Likert Scale graph bar

Mengo Elena

Join Date: Oct 2018

Posts: 9
#1

Likert Scale graph bar

22 Aug 2023, 07:01

Hello all,

I am trying to create a likert scale variable (the likert scale has 5 categories: Always, Often, Sometimes, Rarely and Never). This is what I have managed to come up with so far (attached).I have used the following code:

- graph hbar (asis) Always Often Sometimes Rarely Never, over(Items,label(labsize(vsmall))) over(District,label(labsize(small))) stack ytitle("percentage", size(small))ysize(5) xsize(5) legend(size(vsmall)) title("Litter Items Frequency")

The bars are really too small so I was wondering if anyone can suggest how to increase the bars width and distance them a bit so that I can increase the font of the items listed on the x axis from (vsmall to small ideally)?
Thank you in advance for all your inputs

Elena
Tags: None
Nick Cox

Join Date: Mar 2014

Posts: 35440
#2

22 Aug 2023, 07:09

You want to make bars bigger and further apart and the text bigger? Only by making the eventual image bigger, I suspect.
Comment
Tiago Pereira

Join Date: Jan 2016

Posts: 375
#3

22 Aug 2023, 07:44

Mengo, hi.

An alternative is to customize all labels with smaller fonts. Also, you can add the aspectratio(#) and scale(#) options to your commands (where # denotes a number, say, 0.75 or 0.5).
Comment
Mengo Elena

Join Date: Oct 2018

Posts: 9
#4

22 Aug 2023, 07:55

Originally posted by Nick Cox View Post

You want to make bars bigger and further apart and the text bigger? Only by making the eventual image bigger, I suspect.

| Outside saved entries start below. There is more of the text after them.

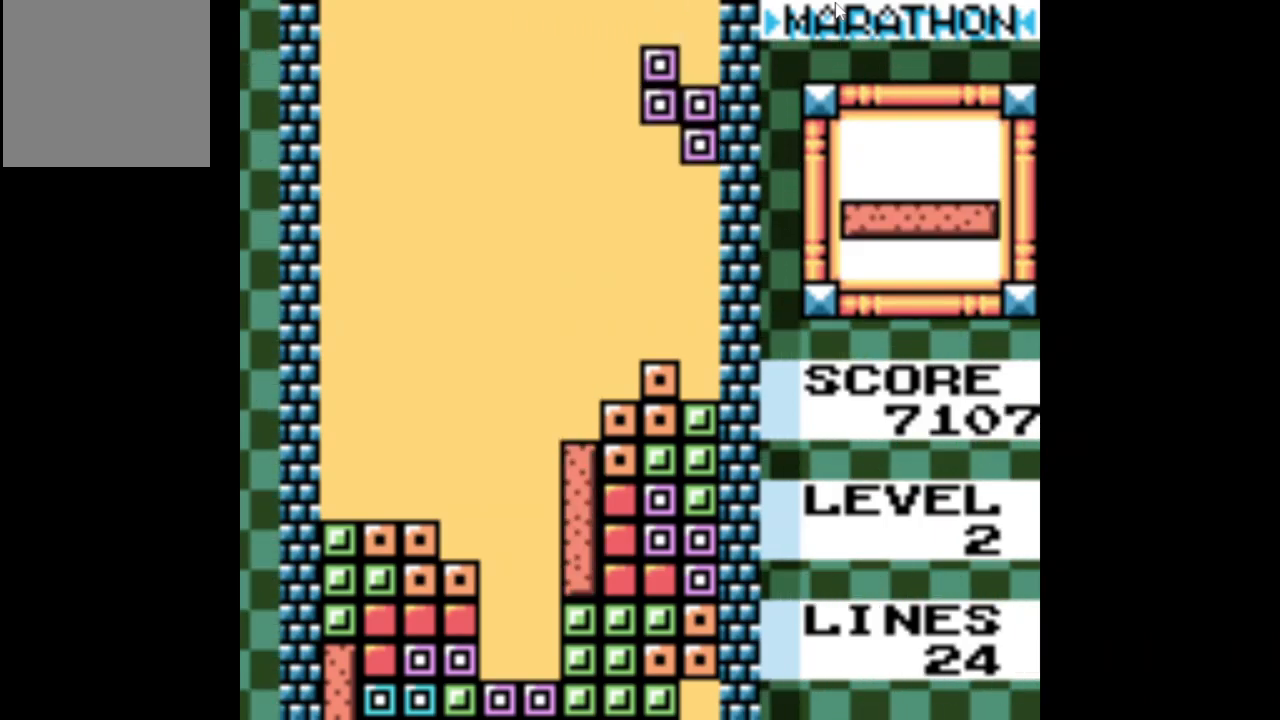
{"buttons": [], "events": [[34, "DPAD_DOWN", "down"], [450, "DPAD_DOWN", "up"]]}
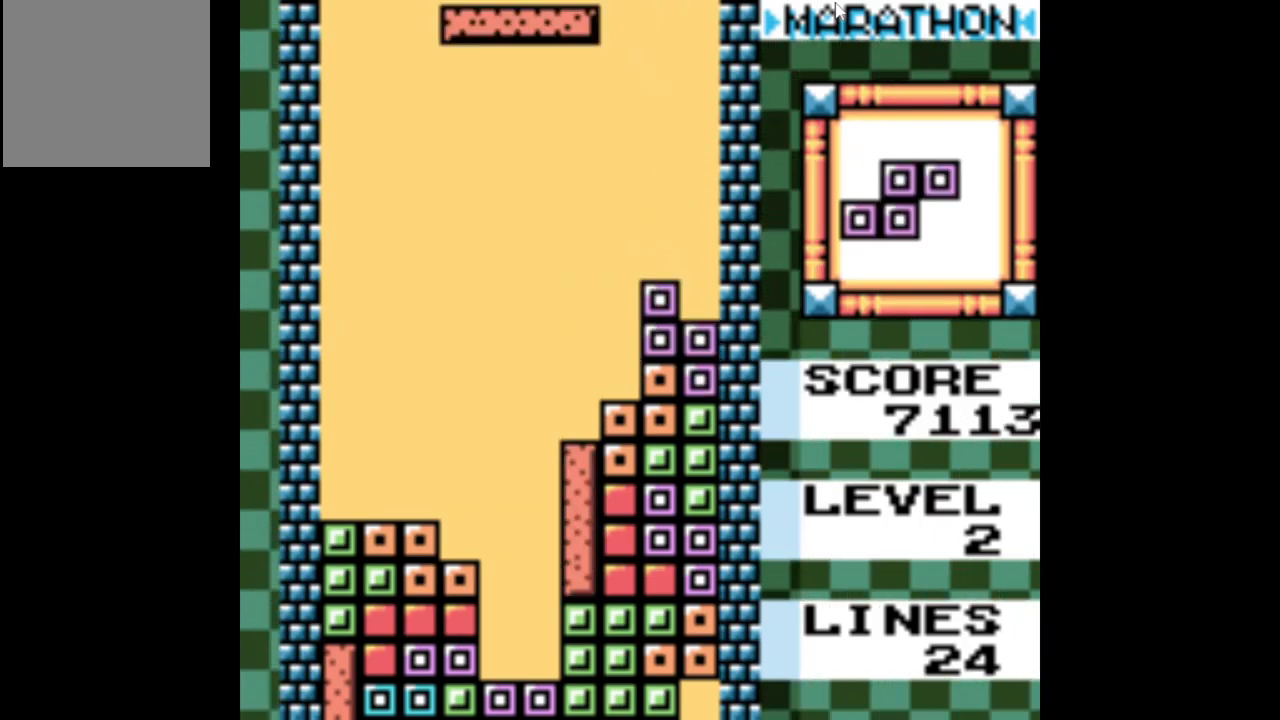
{"buttons": [], "events": [[84, "A", "down"], [184, "A", "up"]]}
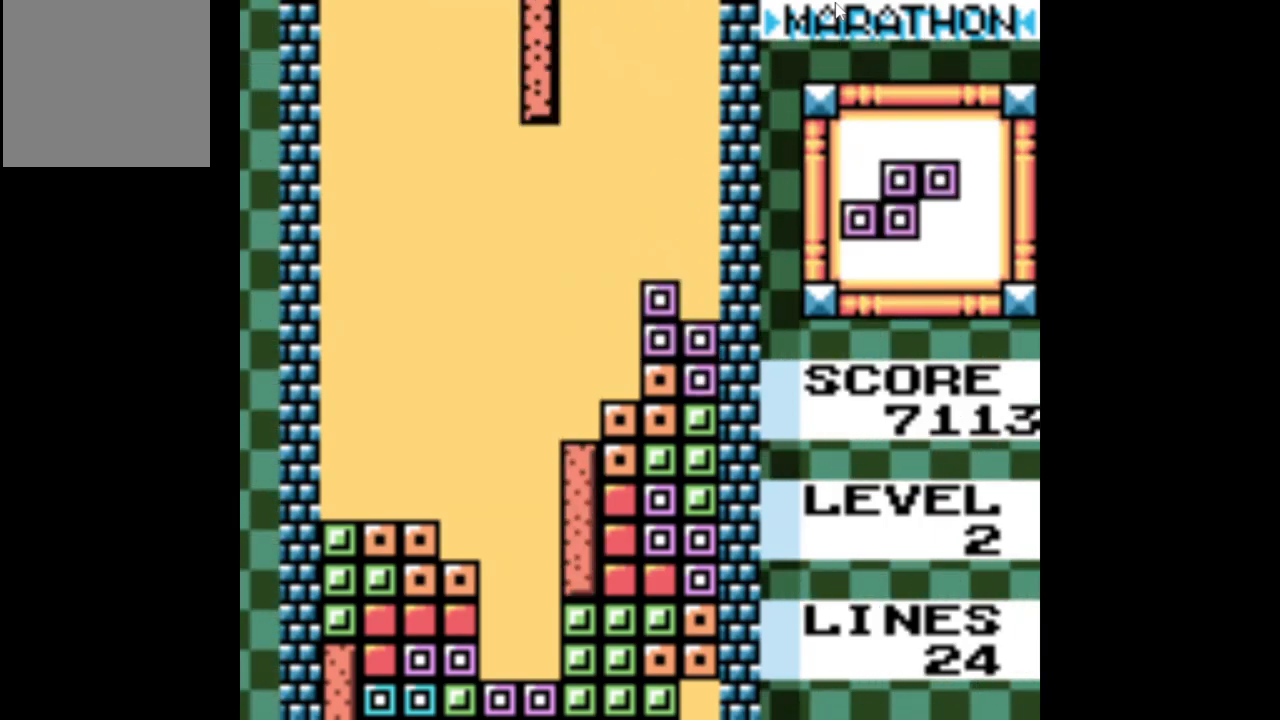
{"buttons": ["DPAD_DOWN"], "events": [[34, "DPAD_DOWN", "down"]]}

I need to add the graph in a scientific manuscript and by making the image bigger it would be too large compared to the standard figure size I am afraid, but thanks for the suggestion Nick!
Comment
Andrew Musau

Join Date: Oct 2014

Posts: 10089
#5

22 Aug 2023, 08:53

For one, vertical district labels will free up some space without much affecting readability, but you need to present a data example for other suggestions (see FAQ Advice #12 for details).

Code:

over(District, label(angle(vert) labgap(0)))
Comment
Nick Cox

Join Date: Mar 2014

Posts: 35440
#6

22 Aug 2023, 09:30

I agree with Andrew Musau in asking for a data example. Please show the results of

Code:

dataex Items District Always Often Sometimes Rarely Never

which should be just 27 observations.

My main concern is that you're tinkering with the design when the graph in #1 is more problematic than that. In principle, you are showing all the information. In practice, how easy is it for anyone read off even broad contrasts between items and/or districts?
1 like
Comment
Nick Cox

Join Date: Mar 2014

Posts: 35440
#7

23 Aug 2023, 15:18

I am still hopeful of seeing a data example here. Meanwhile I want to push an approach I have often found helpful.

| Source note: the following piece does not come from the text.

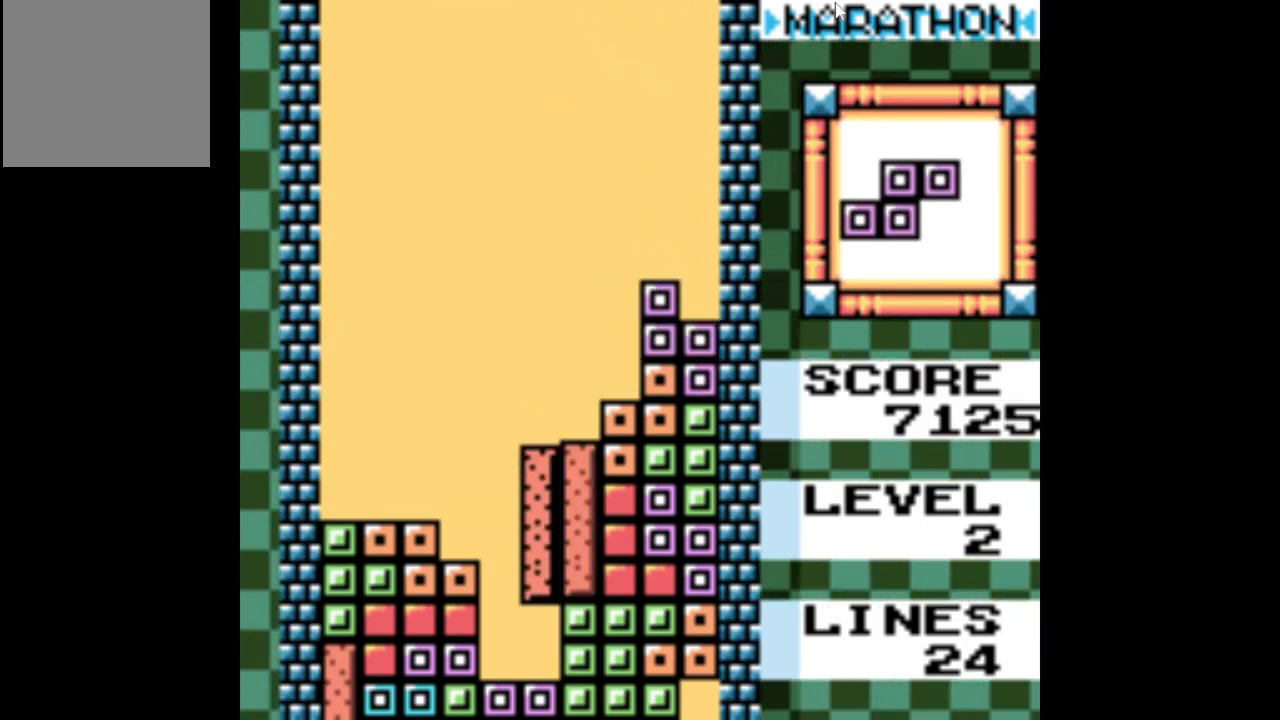
{"buttons": ["A", "DPAD_RIGHT"], "events": [[117, "DPAD_DOWN", "up"], [250, "DPAD_RIGHT", "down"], [417, "A", "down"]]}
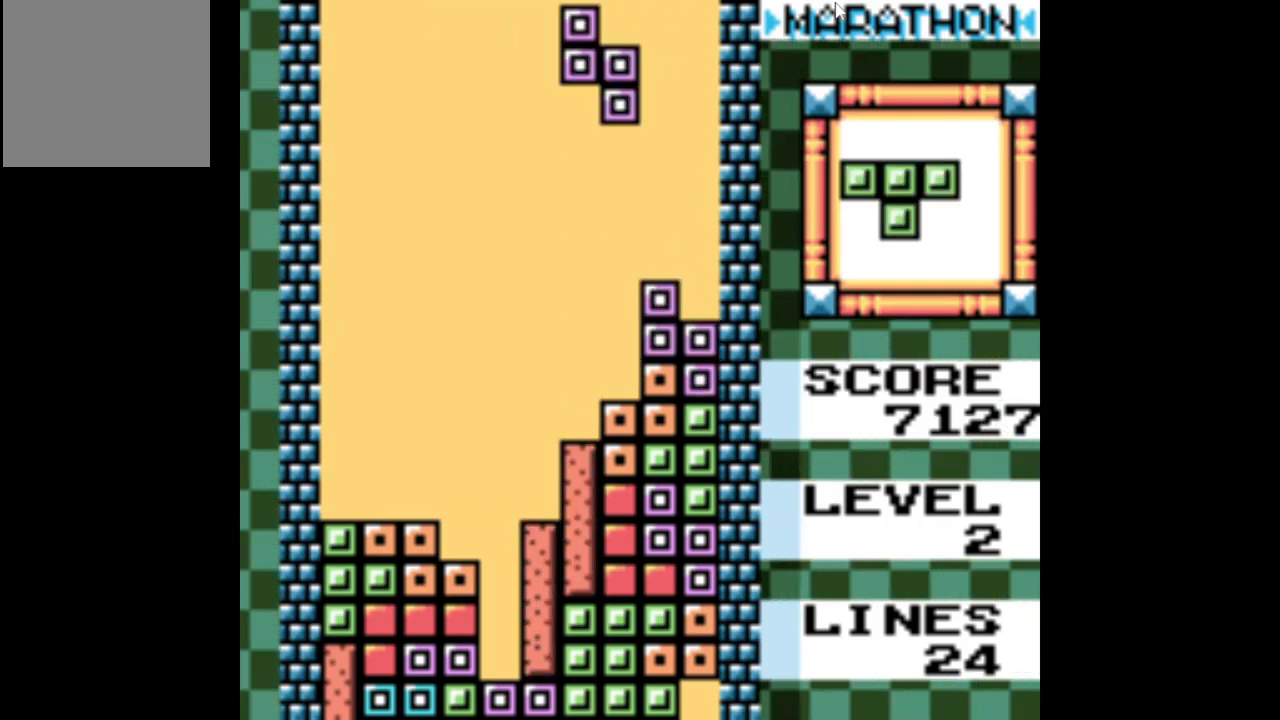
{"buttons": ["DPAD_DOWN"], "events": [[84, "A", "up"], [250, "DPAD_RIGHT", "up"], [384, "DPAD_DOWN", "down"]]}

Plot grades against cumulative probabilities, except that you

* should use midpoints of cumulative probabilities for each interval

* might be well advised to use a transformed scale such as logit for the latter.

The rationale for midpoints is best shown by example. Suppose 5 grades have probabilities

0.1 0.2 0.4 0.2 0.1

so that the cumulative probabilties are

0.1 0.3 0.7 0.9 1 by a <= definition or

0 0.1 0.3 0.7 0.9 by a < definition.

Neither definition treats the categories symmetrically; in each there is one point -- 0 or 1 -- that is true by definition and not informative about the data; and in each there is one point -- again 0 or 1 -- that won't suit many possible transformations, such as logit.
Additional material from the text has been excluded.